Dawn came on bright and clear, a good day for planes scouting ahead of shipping. The navigator’s morning star fix showed us abreast of Pagan, so planes from any sector were possible. A sun lookout went topside, and we manned the search periscope; if the J
apanese continued running their ships along this island chain, one place was just as likely as another. If they didn’t, then the war in the Central Pacific would be as good as over. The morning progressed uneventfully, and so did the afternoon except for increasing seas. All hands were slowly calming down, and Tang was resuming a normal patrol routine. It included plenty of sack time and, in view of the last few days, no drills whatsoever. Except for a late morning clampdown of the decks below, any man not on watch could spend his time flaked out with a good book or getting ahead on his shut-eye, and most were doing exactly that. The watch standing was something different. If there had been any laxity in the past, and I had reason to believe that in the case of two or three men there had been, the events of the last ten days had made Christians of them. Not just the respect of their shipmates was involved, but their very own hides.

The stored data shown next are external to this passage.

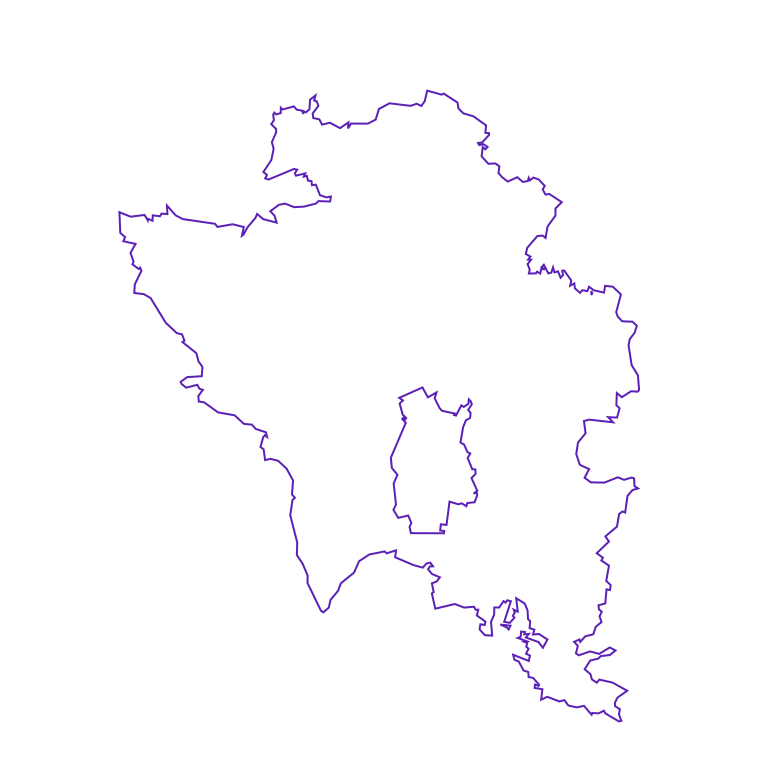 outline of Semarang, Jawa Tengah, Indonesia, rotated 9°
{"feature_id": "22746128B46914217687538", "entity_name": "Semarang", "entity_type": "district", "adm_level": 2, "iso_a3": "IDN", "parent_name": "Indonesia", "parent_adm1": "Jawa Tengah", "projection": "albers", "projection_center": [110.496, -7.288], "detail": "fine", "context": "isolated", "style": "outline", "palette": "violet", "viewbox_px": 768, "rotation_deg": 9, "n_neighbors": 0, "source": "geoboundaries", "source_scale": "gbopen_adm2", "svg_char_len": 6160}
<svg xmlns="http://www.w3.org/2000/svg" viewBox="0 0 768 768"><g transform="rotate(9 384 384)"><path d="M624.6,286.9L619.7,283.6L609.4,284.8L604.4,280.9L602.1,276.8L604.0,258.5L594.8,252.1L587.0,252.5L587.0,259.3L576.5,258.6L571.3,255.9L570.3,260.5L565.2,260.3L563.4,263.3L557.6,259.7L556.2,254.9L552.5,257.8L552.8,252.5L544.2,243.7L542.3,244.2L543.8,248.3L541.8,251.4L538.2,245.5L535.0,247.1L532.7,242.4L531.9,247.8L529.0,249.0L523.2,241.2L521.4,243.9L524.8,245.8L521.4,245.5L521.0,250.5L517.6,249.1L516.7,251.0L509.8,252.2L510.1,248.4L507.1,243.1L509.8,238.2L506.9,238.6L508.7,235.2L503.7,233.4L504.2,227.0L512.4,213.8L517.7,212.6L520.7,214.5L520.9,202.8L527.0,190.9L525.9,183.8L531.1,176.6L517.5,170.4L513.9,171.6L510.3,167.1L511.8,163.2L504.8,157.8L499.2,156.8L496.3,160.0L494.7,157.7L494.3,161.1L489.6,162.7L483.3,158.9L474.6,164.7L468.1,161.1L464.0,157.6L463.9,150.9L459.5,148.7L452.7,150.2L444.8,143.9L444.5,134.6L447.4,136.4L449.2,133.7L444.7,131.6L440.7,133.1L439.2,131.2L443.2,130.0L448.8,121.5L448.5,119.8L444.8,120.1L444.4,112.6L430.4,105.6L420.1,104.3L414.4,100.2L412.6,94.5L397.5,87.8L395.7,89.2L380.8,87.5L380.0,98.1L377.5,103.5L372.4,102.1L366.7,105.1L345.5,105.9L336.0,113.1L334.4,124.2L327.2,129.4L310.8,131.9L308.5,137.2L308.0,131.2L300.5,138.2L289.8,134.4L282.2,137.5L278.7,132.7L272.6,132.4L271.2,127.9L275.7,119.5L273.3,115.3L270.6,114.9L271.2,109.7L266.5,114.7L267.4,124.4L264.4,127.9L262.0,127.2L262.2,129.9L260.2,126.8L255.0,126.7L251.5,123.9L241.1,128.7L238.9,127.3L239.6,132.6L235.3,134.6L233.2,133.1L232.4,135.4L234.0,140.6L232.0,145.0L237.5,149.0L238.1,152.5L235.4,162.7L238.2,168.9L237.7,180.4L231.7,193.5L235.7,195.8L234.5,199.5L238.0,200.1L261.4,185.7L264.7,185.9L263.0,189.8L264.5,192.0L273.3,188.3L272.4,191.7L275.2,190.5L277.1,195.0L280.7,195.0L281.7,198.9L285.5,197.8L291.2,207.5L297.7,208.7L302.3,207.2L302.2,212.2L290.7,213.6L288.5,216.5L277.2,221.3L267.6,223.4L258.0,221.3L252.1,223.5L244.7,231.1L249.6,235.0L252.7,241.4L239.0,240.1L232.1,235.9L231.0,240.1L224.6,250.7L221.9,258.4L220.5,259.8L221.0,250.9L209.5,249.9L194.9,254.9L192.0,252.2L159.4,252.6L152.0,250.1L141.7,241.7L143.5,250.1L137.6,250.5L136.5,253.4L129.2,253.6L129.9,258.9L125.0,257.8L125.1,259.4L121.1,254.5L107.5,258.4L95.8,255.7L99.9,276.0L105.3,279.4L104.2,283.8L116.7,284.5L113.1,294.1L117.5,302.4L116.9,305.2L123.8,308.8L125.0,307.3L126.7,310.2L122.3,324.6L123.1,333.2L132.6,332.8L140.0,335.6L158.9,357.7L171.4,366.2L176.8,366.6L180.1,372.5L178.4,374.1L193.9,383.0L197.2,390.6L202.0,395.6L202.8,404.8L188.5,408.0L182.8,413.7L184.0,415.6L189.2,418.6L199.7,414.0L202.6,417.6L206.0,418.1L202.5,424.9L203.8,430.3L209.1,430.2L224.6,438.0L241.4,438.3L251.9,445.3L259.8,444.8L264.5,448.5L275.1,450.2L276.8,454.6L274.3,453.2L273.0,455.6L271.8,465.5L275.3,467.3L278.5,477.8L283.5,475.7L291.4,476.4L300.9,482.7L309.3,493.5L310.4,507.5L313.8,510.3L311.8,512.8L311.9,528.2L323.1,554.2L324.7,566.6L331.8,574.3L338.6,585.2L339.5,592.4L357.2,617.8L359.8,619.0L364.5,613.4L364.9,605.7L371.0,595.4L372.6,587.5L383.9,575.0L387.1,562.9L396.3,554.6L410.8,549.3L413.2,550.8L421.9,546.4L422.1,553.4L441.7,558.3L451.0,559.3L454.0,554.7L457.7,553.2L460.9,556.4L458.0,556.9L456.5,560.1L461.0,564.1L469.4,566.2L467.0,570.7L462.5,573.4L465.6,581.8L464.0,583.3L469.8,597.9L488.4,590.2L498.1,592.3L507.8,589.9L509.7,592.6L512.4,592.2L511.9,598.1L521.4,602.8L521.1,606.3L516.8,606.2L516.8,611.4L522.9,616.3L530.2,615.6L526.9,602.2L528.9,594.6L527.9,587.5L532.8,586.7L536.0,579.7L538.2,580.9L539.6,578.3L543.3,578.7L539.9,600.1L545.6,600.3L549.4,594.3L547.6,592.9L548.9,589.1L547.4,586.6L551.7,587.9L548.1,574.9L557.3,578.8L561.2,585.1L563.0,593.6L565.5,595.5L566.0,602.4L570.9,603.1L570.4,608.1L576.2,606.7L585.4,610.8L582.2,619.7L577.0,614.7L563.8,612.2L566.1,608.2L561.6,609.3L562.0,606.9L558.2,607.0L558.5,612.3L555.8,613.9L565.4,615.8L562.9,616.7L566.0,617.3L565.6,621.2L568.2,622.9L566.5,628.2L570.6,629.4L570.4,634.9L553.9,631.2L555.9,635.9L560.6,637.1L566.6,645.1L571.6,645.9L572.7,650.8L577.2,651.0L584.2,656.7L583.8,658.1L580.2,657.2L580.3,660.6L588.2,660.7L588.6,671.2L594.2,667.4L606.8,670.1L611.6,668.0L616.4,672.7L625.0,673.3L631.8,670.6L640.8,678.2L641.1,676.4L647.5,675.7L652.3,672.3L654.3,674.8L668.8,680.5L671.1,679.6L667.7,673.4L667.9,668.3L662.7,666.1L661.9,662.8L663.7,657.2L672.2,648.9L656.2,643.1L642.9,642.3L640.9,645.7L635.5,643.2L633.4,638.4L626.8,634.3L631.0,624.8L638.5,621.8L640.7,618.8L649.4,616.4L654.4,611.0L648.2,608.9L638.8,616.9L629.3,615.9L618.8,621.5L615.7,620.0L616.4,612.3L612.1,608.9L617.0,605.8L618.2,608.0L622.2,601.8L629.9,598.4L631.1,590.7L636.1,585.1L633.2,579.7L634.7,574.9L631.5,572.9L630.5,569.0L636.9,566.1L635.9,552.0L639.4,552.2L639.4,547.2L634.3,543.7L634.6,528.2L626.3,524.3L627.4,521.3L620.6,517.9L630.8,504.4L626.5,499.9L636.4,488.4L636.6,475.5L639.5,472.6L642.3,473.2L642.0,456.4L646.1,449.8L651.3,447.4L647.4,445.7L645.8,438.1L643.2,437.7L636.1,441.1L629.5,439.6L617.1,446.9L603.7,448.8L596.8,445.2L599.9,436.0L590.1,433.2L584.8,423.1L584.8,411.2L590.8,401.2L587.3,389.3L592.2,387.1L616.3,386.0L610.6,381.7L619.4,380.7L620.5,371.1L616.8,368.5L615.4,356.5L621.0,359.8L629.2,352.5L635.8,351.9L636.9,350.0L633.4,335.6L625.7,326.7L619.5,307.6L619.7,301.2L623.5,294.3L624.6,286.9ZM407.3,411.4L402.5,400.8L405.3,397.3L401.2,395.3L422.5,381.4L429.5,390.3L437.2,384.1L436.2,390.0L442.7,399.1L445.5,401.4L458.5,402.1L458.1,403.7L460.1,403.9L463.7,393.0L466.3,394.2L470.4,390.5L470.2,385.9L472.3,387.4L473.9,390.4L471.2,396.4L474.1,399.1L474.3,404.1L470.6,407.0L468.9,414.0L468.7,429.9L472.6,431.3L477.0,438.1L480.1,439.2L478.2,444.0L484.5,454.4L487.6,454.1L488.5,458.6L485.1,463.2L492.8,474.8L489.6,478.3L492.6,476.7L493.5,479.1L492.0,486.6L484.8,488.6L484.4,491.8L479.5,489.7L476.2,491.2L467.1,489.9L467.8,513.4L462.1,513.7L462.4,519.9L466.5,519.8L466.5,522.1L433.9,527.1L431.6,521.1L432.7,516.9L428.5,510.1L419.0,514.0L413.0,506.8L414.7,501.2L409.1,480.7L411.5,471.6L404.9,465.7L402.3,455.8L411.6,418.9L407.5,415.7L408.6,414.1L410.3,416.2L411.2,414.1L407.3,411.4ZM575.5,261.7L574.9,263.7L574.2,259.8L575.5,261.7ZM545.5,607.0L546.7,602.9L536.5,603.4L543.1,605.1L545.5,607.0Z" fill="none" stroke="#5b21b6" stroke-width="2"/></g></svg>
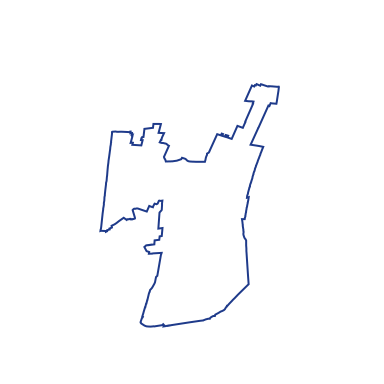 outline of Midden-Delfland, Zuid-Holland, Netherlands, rotated 306°
{"feature_id": "6326949B8148918487264", "entity_name": "Midden-Delfland", "entity_type": "district", "adm_level": 2, "iso_a3": "NLD", "parent_name": "Netherlands", "parent_adm1": "Zuid-Holland", "projection": "equal_earth", "projection_center": [4.318, 51.971], "detail": "fine", "context": "isolated", "style": "outline", "palette": "blue", "viewbox_px": 384, "rotation_deg": 306, "n_neighbors": 0, "source": "geoboundaries", "source_scale": "gbopen_adm2", "svg_char_len": 5848}
<svg xmlns="http://www.w3.org/2000/svg" viewBox="0 0 384 384"><g transform="rotate(306 192 192)"><path d="M204.3,106.5L204.1,106.5L203.9,106.4L203.6,106.1L201.8,103.3L199.5,99.8L196.6,95.9L196.0,94.6L194.0,92.2L193.7,92.0L193.2,92.2L192.6,92.7L192.2,93.0L185.2,96.9L184.6,97.4L183.8,97.7L182.9,98.3L180.4,99.5L178.4,100.7L176.5,101.7L171.7,104.3L168.4,106.0L166.4,107.2L163.6,108.7L160.9,110.3L158.1,112.0L155.5,113.6L154.0,114.4L152.7,115.2L150.9,116.3L150.2,116.6L148.9,117.1L148.7,117.2L147.7,117.9L143.2,120.4L139.0,122.8L138.0,123.5L136.4,124.2L133.5,126.1L131.2,127.2L130.2,128.0L128.5,128.9L126.4,129.9L125.5,130.5L122.3,132.2L110.5,139.0L109.0,139.8L108.5,140.0L107.6,140.3L106.7,140.8L107.0,141.0L109.9,145.4L109.3,145.8L110.4,146.4L111.2,145.8L113.3,147.4L113.9,146.7L116.2,148.1L117.4,146.8L120.2,148.3L120.7,148.5L122.3,149.1L125.8,150.1L131.0,151.9L131.0,155.6L131.9,155.6L132.6,156.7L132.9,156.8L133.4,157.4L133.6,157.4L134.1,158.0L133.8,158.4L134.6,159.2L134.4,159.4L134.5,159.6L134.9,159.8L135.0,159.8L135.8,160.6L137.0,161.4L137.4,161.2L138.3,160.1L142.5,154.6L143.5,154.7L144.4,155.0L144.7,155.3L145.1,156.0L145.7,156.5L146.1,156.8L146.6,157.5L146.8,157.9L149.6,166.9L155.6,165.6L156.2,168.0L156.3,168.1L156.7,169.3L157.1,169.1L160.4,168.6L160.6,168.6L161.3,170.5L162.4,171.0L162.6,171.0L165.3,170.4L165.5,170.4L165.8,170.6L166.4,171.9L167.6,173.1L164.9,174.6L163.9,175.4L159.8,178.0L159.3,178.1L156.4,177.8L156.1,177.9L142.6,186.3L145.5,189.3L138.6,193.4L137.1,191.9L134.1,193.6L130.9,190.2L127.5,192.3L124.2,188.9L124.4,188.9L123.3,187.8L123.3,187.7L121.9,186.3L121.7,186.3L119.5,185.8L117.5,189.9L117.5,190.2L118.3,192.6L116.7,193.4L118.9,196.2L119.3,196.4L124.9,203.2L124.4,203.4L122.9,203.8L103.8,213.2L102.3,212.9L102.0,212.9L97.3,215.1L96.5,215.3L95.5,215.5L92.1,215.9L90.9,216.0L89.6,215.9L88.0,215.7L86.5,216.4L86.4,216.3L84.6,216.8L78.1,219.5L78.0,219.4L74.9,220.7L74.7,220.5L71.4,221.9L71.3,221.7L66.5,223.4L65.5,223.8L61.7,225.1L61.5,225.3L61.8,225.7L61.4,225.8L60.5,225.6L56.4,226.9L56.2,227.2L56.3,227.3L55.8,228.2L56.0,232.1L56.4,233.6L56.6,234.2L57.3,235.4L58.6,237.4L59.6,238.6L60.8,239.9L61.0,240.4L66.8,246.2L68.1,246.4L67.8,247.7L67.8,247.8L66.6,248.1L68.0,249.5L70.1,251.4L69.9,251.5L71.7,253.2L71.8,253.2L85.0,266.5L92.7,274.4L94.7,276.6L94.9,276.6L95.7,277.2L96.9,277.9L99.1,279.7L99.9,280.9L100.5,280.7L102.2,281.1L104.2,282.1L105.1,283.4L106.4,282.9L109.7,284.5L111.2,285.1L112.0,285.4L113.2,286.2L114.1,286.7L115.1,287.2L115.9,287.4L116.7,287.5L118.2,287.3L118.8,287.3L119.7,287.4L119.8,287.4L120.1,287.3L120.1,287.5L120.5,287.5L123.5,287.8L127.9,288.4L128.2,288.4L128.4,288.4L131.2,288.9L135.8,289.5L150.7,292.0L158.8,285.2L174.8,271.9L176.2,270.7L178.0,269.4L179.1,268.5L180.5,267.3L184.6,264.3L184.7,264.1L185.1,263.4L185.3,262.9L185.3,262.6L185.8,261.3L186.4,260.4L187.6,258.8L188.4,258.1L189.4,257.6L190.4,256.9L190.7,256.4L191.4,256.0L192.0,255.4L192.9,254.5L194.6,252.8L194.9,252.7L195.6,252.1L195.7,251.9L197.4,250.4L199.4,248.4L201.0,250.6L201.8,250.2L202.4,249.8L202.8,249.8L203.5,249.5L203.9,249.4L204.4,248.9L204.9,248.8L206.3,248.0L207.3,247.7L207.8,247.3L208.3,247.1L208.6,246.9L209.2,246.6L210.1,246.2L211.0,245.7L211.3,245.5L212.4,245.2L213.1,244.8L214.8,244.0L215.4,243.8L216.1,243.3L216.6,243.2L216.9,243.1L217.3,242.8L218.3,242.4L219.5,241.8L221.2,240.9L219.7,239.8L221.3,238.9L222.2,238.6L222.7,238.5L223.6,238.2L224.7,237.6L225.0,237.5L227.4,236.6L229.0,236.0L229.3,235.8L229.5,235.7L229.8,235.7L230.2,235.8L230.5,235.7L231.2,235.1L231.8,234.9L232.3,234.7L232.8,234.5L233.6,234.4L234.2,234.1L234.9,234.0L235.4,233.7L235.7,233.6L236.0,233.6L236.7,233.3L238.4,232.8L238.9,232.6L239.8,232.1L241.6,231.5L241.9,231.4L242.5,231.3L243.2,230.8L243.7,230.7L244.8,230.3L245.4,230.3L245.8,230.1L247.1,229.7L247.7,229.3L248.6,229.1L249.2,228.9L250.0,228.8L250.7,228.4L251.1,228.2L251.8,228.2L253.0,227.8L255.1,227.3L255.4,227.1L256.8,226.7L257.7,226.5L258.7,226.2L259.1,226.2L259.5,226.0L259.8,225.9L261.4,225.5L262.1,225.4L263.2,224.9L264.1,224.7L265.0,224.5L268.3,223.6L269.3,223.4L270.4,223.1L269.4,220.9L268.7,219.4L267.5,217.0L264.7,211.6L266.9,211.2L280.7,208.4L282.2,208.1L282.5,207.9L283.0,208.0L306.9,203.0L307.1,203.9L307.1,204.1L310.1,203.4L311.0,205.1L313.0,208.4L314.9,207.5L324.6,202.5L328.0,200.6L328.2,200.3L327.9,199.9L327.2,199.1L324.6,194.8L322.8,192.0L322.5,192.1L321.9,191.2L319.7,184.4L318.1,184.7L317.2,180.8L315.7,181.0L315.4,180.1L313.9,180.3L313.4,177.9L297.0,181.4L298.7,184.5L300.6,187.3L301.3,188.6L300.1,189.0L299.3,189.1L298.9,189.3L299.0,189.6L280.2,193.7L280.0,193.8L280.0,194.1L277.9,194.5L273.8,195.4L272.2,189.9L258.3,192.9L257.7,191.0L257.2,189.3L257.0,188.6L258.8,188.2L258.5,187.3L256.7,187.7L256.4,186.9L258.2,186.5L258.0,185.9L257.9,185.7L256.1,186.0L255.2,183.4L257.1,183.0L256.7,181.7L254.8,182.1L253.6,178.4L235.0,182.2L234.9,182.3L233.7,182.4L231.9,181.6L230.9,182.3L229.0,182.7L227.8,183.1L225.9,184.0L224.0,184.7L219.0,177.8L216.0,173.3L215.2,171.9L214.8,171.0L214.6,170.0L214.6,169.6L214.9,167.7L214.9,167.3L214.8,166.8L214.4,165.5L213.8,163.8L212.5,164.0L212.2,164.0L208.4,161.3L205.2,158.0L201.3,152.9L201.8,152.3L202.7,151.0L202.8,150.3L203.5,149.2L203.9,148.7L215.8,146.2L215.7,145.4L215.8,143.8L215.9,143.0L215.7,142.3L215.5,141.8L215.2,141.2L214.8,140.1L213.7,138.3L213.4,137.3L213.2,136.7L216.0,136.2L216.2,136.6L218.4,135.7L223.2,134.8L220.2,130.2L228.7,126.9L228.0,125.8L226.8,124.1L224.4,120.8L221.0,122.7L215.1,116.4L208.0,120.4L207.1,119.4L206.6,119.6L206.4,119.6L205.2,119.9L205.2,119.7L204.0,120.2L204.9,121.6L199.9,123.6L195.1,116.0L197.1,115.2L196.8,114.6L195.7,113.5L201.7,111.2L201.7,110.9L202.1,110.7L202.4,110.7L202.5,110.8L203.2,110.5L203.5,110.3L203.3,110.1L203.5,110.1L203.3,109.8L203.5,109.7L203.3,109.4L204.4,108.8L203.3,107.7L204.5,107.0L204.2,106.8L204.3,106.5Z" fill="none" stroke="#1e3a8a" stroke-width="2"/></g></svg>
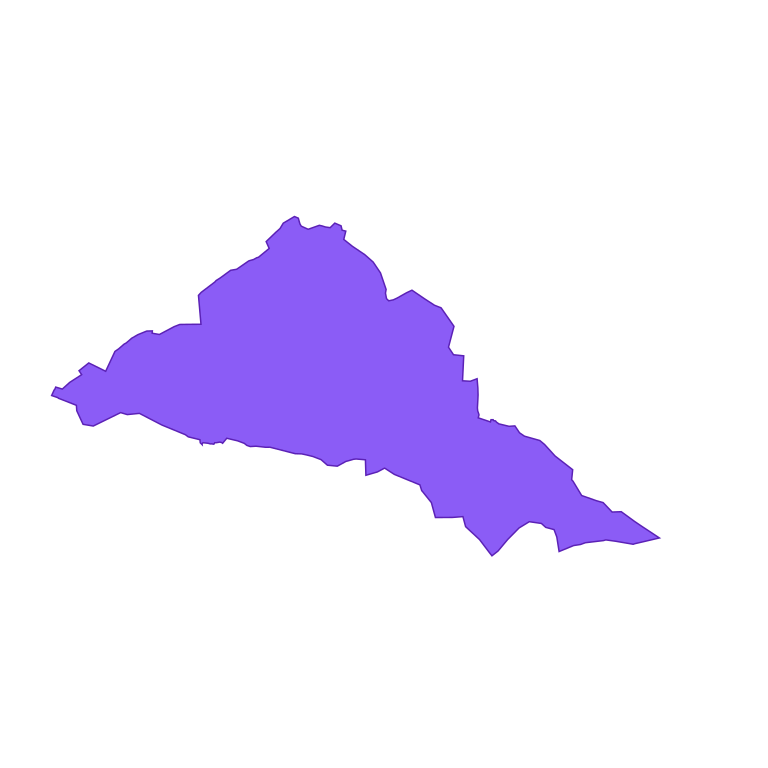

“Smoke on the starboard bow!” The cry carried on into wardroom country.
“Here we go again!” said Fraz, sliding out from the inboard seats in the wardroom, and another cribbage game I might have won was declared no contest. There were no further puffs of smoke, but since they were first sighted on our bow, the enemy must be heading in a southerly direction. We came right until Tang would be converging slightly on his most probable track.
Though Caverly had torn down our SJ radar time after time on this patrol to replace tubes or capacitors or resistors, this was the first time it had been out when we had a contact. To get the thing into a submarine, it had been squeezed from all sides. Now, though the major units could be removed, replacing a part required considerable dismantling. Stepping over parts spread around the conning tower deck and keeping an eye glued to the search scope at the same time was quite a trick. But we could sympathize with Caverly, who was trying to solder parts between our feet.